The feasibility of the scheduled Initial Public Offering (IPO) of Hyundai Heavy Industries is facing doubts as the plan may undermine the value of its parent firms.

Some concerns are already growing that the company’s 5 trillion won ($4.48 billion) valuation of itself may have been overhyped, casting a gloomy outlook on the pricing process of its new shares.

Hyundai Heavy said earlier it will launch an IPO and raise 1 trillion won by selling the company’s new shares accounting for 20 percent of the total to the bourse. The shipbuilder said it will invest the money for “eco-friendly future businesses.”

In 2019, Hyundai Heavy went through a spinoff and separated into a business division, which succeeded the name of Hyundai Heavy Industries, and Korea Shipbuilding & Offshore Engineering (KSOE), which is an intermediate holding firm controlling Hyundai Heavy and other shipbuilding affiliates of the conglomerate.

Following the spinoff, Hyundai Heavy has become an unlisted firm, with 100 percent of its stake held by KSOE, and has two holding firms above it ― KSOE and Hyundai Heavy Industries Holdings, which controls KSOE with a 31 percent stake.

Because of this structure, earnings of Hyundai Heavy have been fully reflected into KSOE’s share price. After the IPO, however, analysts said investors will interpret KSOE’s value as a pure holding company, which will likely discount its value on the bourse.

“It is obvious that the IPO will redefine KSOE as a holding firm,” Meritz Securities Analyst Kim Hyun said. “Except for some engineering functions, KSOE will be committed to the role of a holding firm, and the IPO may trigger risks over overvaluation of the combined earnings of Hyundai Heavy and KSOE.”

Kim compared Hyundai Heavy’s IPO to the recent spinoff and IPO plan of former LG Chem battery business division, LG Energy Solution, but said there are differences between the two cases. LG Chem’s share price fell when the company announced the spinoff on Sept. 17 last year, but it saw a massive turnaround, rising 42.2 percent to 917,000 won as of Jan. 29, up from 645,000 won on Sept. 17.

“LG Chem’s battery business is already making profits before its IPO. However, Hyundai Heavy’s plan to raise 1 trillion won for future investments still requires more time to see how the company will use money and how the investment will turn into profits.”

KSOE’s consolidated operating profit in the first three quarters of last year stood at 255.3 billion won. When KSOE is calculated alone, however, the operating loss reaches 11.32 billion won during the same period, meaning KSOE’s current share price is highly affected by its affiliates.
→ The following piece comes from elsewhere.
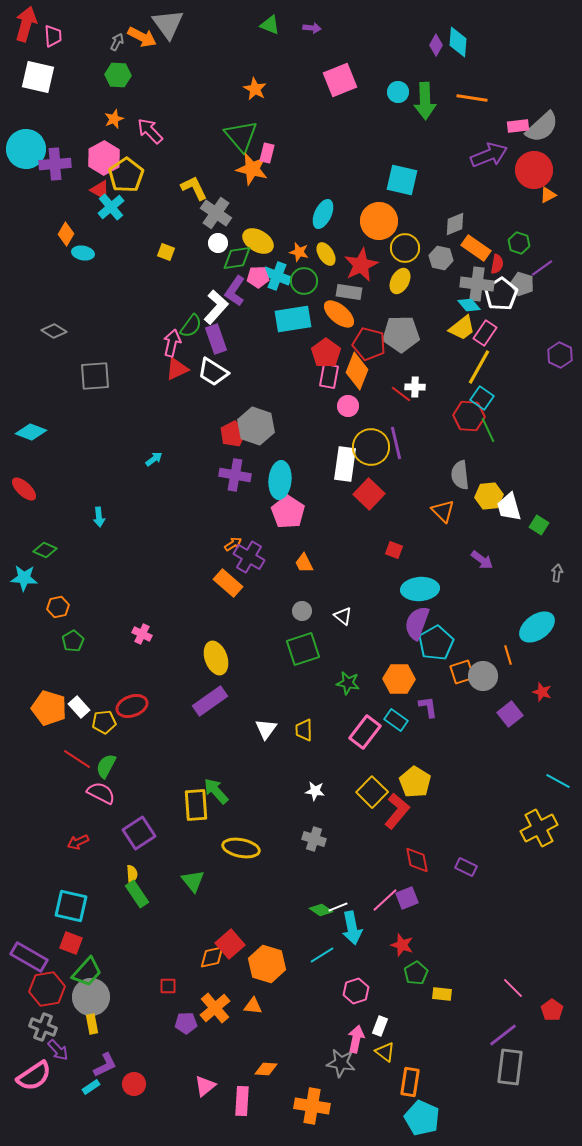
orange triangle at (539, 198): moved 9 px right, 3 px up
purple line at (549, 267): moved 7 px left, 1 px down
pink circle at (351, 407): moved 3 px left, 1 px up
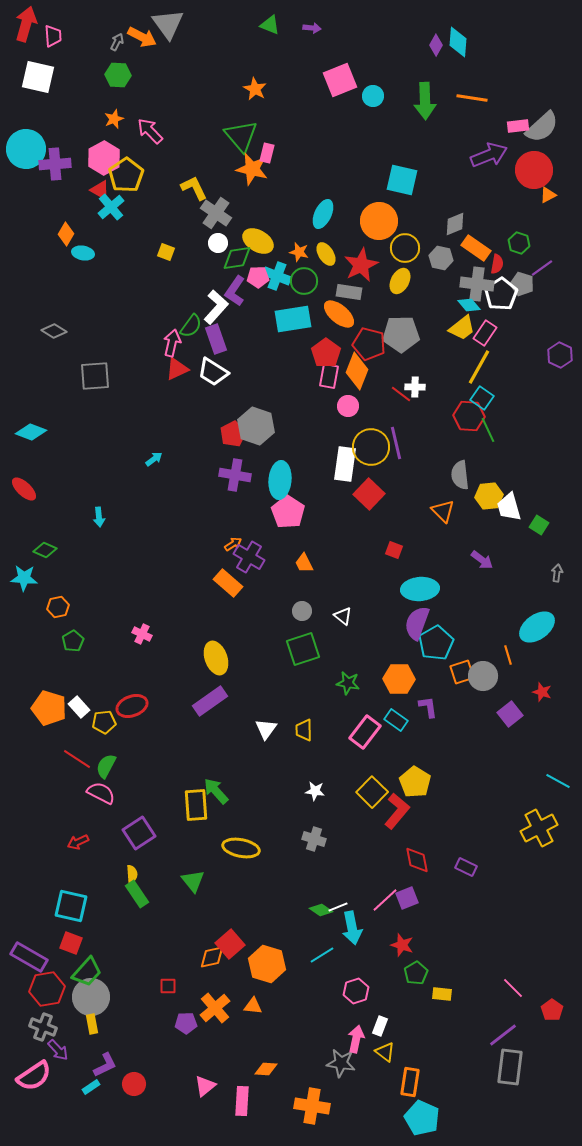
cyan circle at (398, 92): moved 25 px left, 4 px down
KSOE’s affiliates include Hyundai Heavy, Hyundai Samho Heavy Industries, Hyundai Mipo Dockyard, Hyundai Vietnam Shipbuilding and a number of others.

This also leads to the question over the group’s own valuation of Hyundai Heavy. As the group said it seeks to raise 1 trillion won by issuing new Hyundai Heavy shares accounting for 20 percent of the total, this means the company sees Hyundai Heavy’s total value at 5 trillion won, according to analysts.

This valuation appears to be based on optimism for the global shipbuilding market. Clarksons Research, a market research firm, expects global shipbuilding orders for this year will reach 23.8 million compensated gross tons, which is up 23.7 percent from a year earlier.

But by the third quarter of last year, Hyundai Heavy posted an operating profit of 5 billion won with its operating margin remaining at 0.3 percent. The company’s net losses also stood at 67.6 billion won at the end of the third quarter.

“Given KSOE’s market cap is standing at 7.5 trillion won, calculating Hyundai Heavy’s value at 5 trillion won may be overhyped,” KB Securities analyst Jeong Dong-ik said.